WRITTEN INSTRUCTION -
Below is a block of records; return all of them exactly, but without the images.

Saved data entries
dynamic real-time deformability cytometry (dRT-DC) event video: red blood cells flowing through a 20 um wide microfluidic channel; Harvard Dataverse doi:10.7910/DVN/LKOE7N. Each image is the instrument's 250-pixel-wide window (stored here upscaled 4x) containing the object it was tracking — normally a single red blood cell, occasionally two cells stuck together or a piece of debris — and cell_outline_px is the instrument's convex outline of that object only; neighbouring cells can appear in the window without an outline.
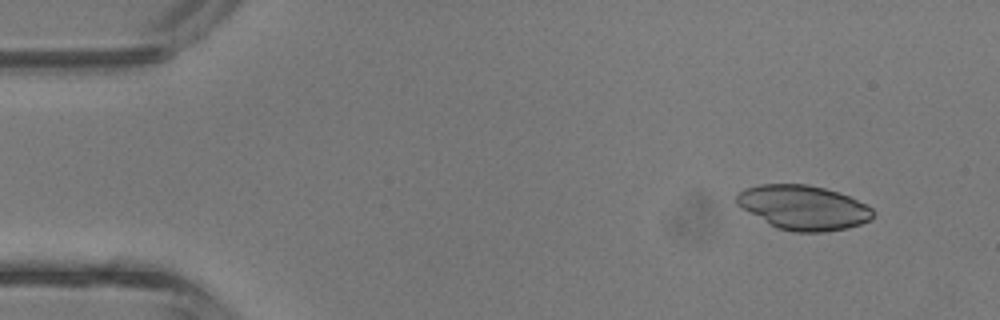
{"species": "common noctule bat (a hibernating species)", "species_latin": "Nyctalus noctula", "temperature_condition": "room temperature", "stored_images_in_passage": 40, "camera_frame_rate_fps": 3000, "um_per_image_px": 0.085, "animal": {"sex": "male", "body_mass_g": 13.3}, "frame": {"image": 1, "passage_image": 2, "time_ms": 0.333, "image_size_px": [1000, 320], "cell_outline_px": [[876, 212], [868, 220], [860, 224], [848, 228], [824, 232], [796, 232], [776, 228], [736, 204], [736, 196], [744, 188], [760, 184], [808, 184], [824, 188], [848, 196], [872, 208]], "centroid_in_image_um": [68.27, 17.64], "position_along_channel_um": 16.7, "area_um2": 35.08}}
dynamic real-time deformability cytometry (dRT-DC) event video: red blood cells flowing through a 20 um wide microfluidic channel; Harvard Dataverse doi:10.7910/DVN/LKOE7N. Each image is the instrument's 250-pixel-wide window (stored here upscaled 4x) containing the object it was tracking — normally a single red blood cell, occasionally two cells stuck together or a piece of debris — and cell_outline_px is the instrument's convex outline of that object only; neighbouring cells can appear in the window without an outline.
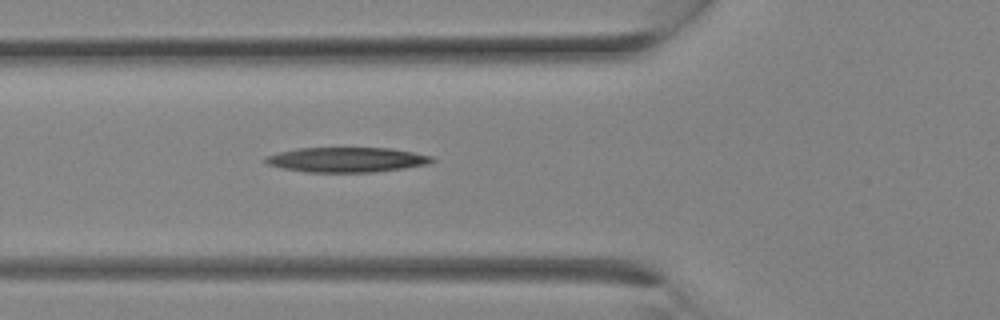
{"species": "Egyptian fruit bat (a non-hibernating species)", "species_latin": "Rousettus aegyptiacus", "temperature_condition": "room temperature", "stored_images_in_passage": 10, "camera_frame_rate_fps": 3000, "um_per_image_px": 0.085, "animal": {"sex": "female"}, "frame": {"image": 1, "passage_image": 10, "time_ms": 3.0, "image_size_px": [1000, 320], "cell_outline_px": [[436, 160], [428, 164], [404, 168], [372, 172], [304, 172], [284, 168], [268, 164], [264, 160], [264, 156], [296, 148], [392, 148], [432, 156]], "centroid_in_image_um": [29.47, 13.57], "position_along_channel_um": 96.3, "area_um2": 24.1}}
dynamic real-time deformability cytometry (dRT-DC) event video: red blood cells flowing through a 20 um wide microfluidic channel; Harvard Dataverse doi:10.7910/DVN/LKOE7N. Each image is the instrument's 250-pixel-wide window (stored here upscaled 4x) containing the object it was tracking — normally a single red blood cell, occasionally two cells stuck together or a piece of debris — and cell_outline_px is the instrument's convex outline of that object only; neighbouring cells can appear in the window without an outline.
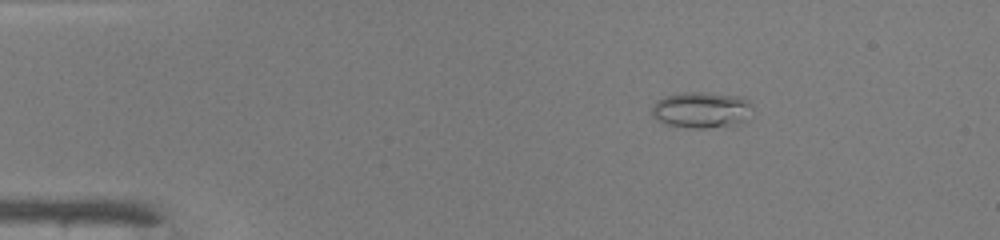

ANSWER -
dynamic real-time deformability cytometry (dRT-DC) event video: red blood cells flowing through a 20 um wide microfluidic channel; Harvard Dataverse doi:10.7910/DVN/LKOE7N. Each image is the instrument's 250-pixel-wide window (stored here upscaled 4x) containing the object it was tracking — normally a single red blood cell, occasionally two cells stuck together or a piece of debris — and cell_outline_px is the instrument's convex outline of that object only; neighbouring cells can appear in the window without an outline.
{"species": "common noctule bat (a hibernating species)", "species_latin": "Nyctalus noctula", "temperature_condition": "room temperature", "stored_images_in_passage": 40, "camera_frame_rate_fps": 3000, "um_per_image_px": 0.085, "animal": {"sex": "male", "body_mass_g": 13.3}, "frame": {"image": 1, "passage_image": 2, "time_ms": 0.333, "image_size_px": [1000, 320], "cell_outline_px": [[876, 212], [868, 220], [860, 224], [848, 228], [824, 232], [796, 232], [776, 228], [736, 204], [736, 196], [744, 188], [760, 184], [808, 184], [824, 188], [848, 196], [872, 208]], "centroid_in_image_um": [68.27, 17.64], "position_along_channel_um": 16.7, "area_um2": 35.08}}
dynamic real-time deformability cytometry (dRT-DC) event video: red blood cells flowing through a 20 um wide microfluidic channel; Harvard Dataverse doi:10.7910/DVN/LKOE7N. Each image is the instrument's 250-pixel-wide window (stored here upscaled 4x) containing the object it was tracking — normally a single red blood cell, occasionally two cells stuck together or a piece of debris — and cell_outline_px is the instrument's convex outline of that object only; neighbouring cells can appear in the window without an outline.
{"species": "Egyptian fruit bat (a non-hibernating species)", "species_latin": "Rousettus aegyptiacus", "temperature_condition": "room temperature", "stored_images_in_passage": 10, "camera_frame_rate_fps": 3000, "um_per_image_px": 0.085, "animal": {"sex": "female"}, "frame": {"image": 1, "passage_image": 10, "time_ms": 3.0, "image_size_px": [1000, 320], "cell_outline_px": [[436, 160], [428, 164], [404, 168], [372, 172], [304, 172], [284, 168], [268, 164], [264, 160], [264, 156], [296, 148], [392, 148], [432, 156]], "centroid_in_image_um": [29.47, 13.57], "position_along_channel_um": 96.3, "area_um2": 24.1}}
dynamic real-time deformability cytometry (dRT-DC) event video: red blood cells flowing through a 20 um wide microfluidic channel; Harvard Dataverse doi:10.7910/DVN/LKOE7N. Each image is the instrument's 250-pixel-wide window (stored here upscaled 4x) containing the object it was tracking — normally a single red blood cell, occasionally two cells stuck together or a piece of debris — and cell_outline_px is the instrument's convex outline of that object only; neighbouring cells can appear in the window without an outline.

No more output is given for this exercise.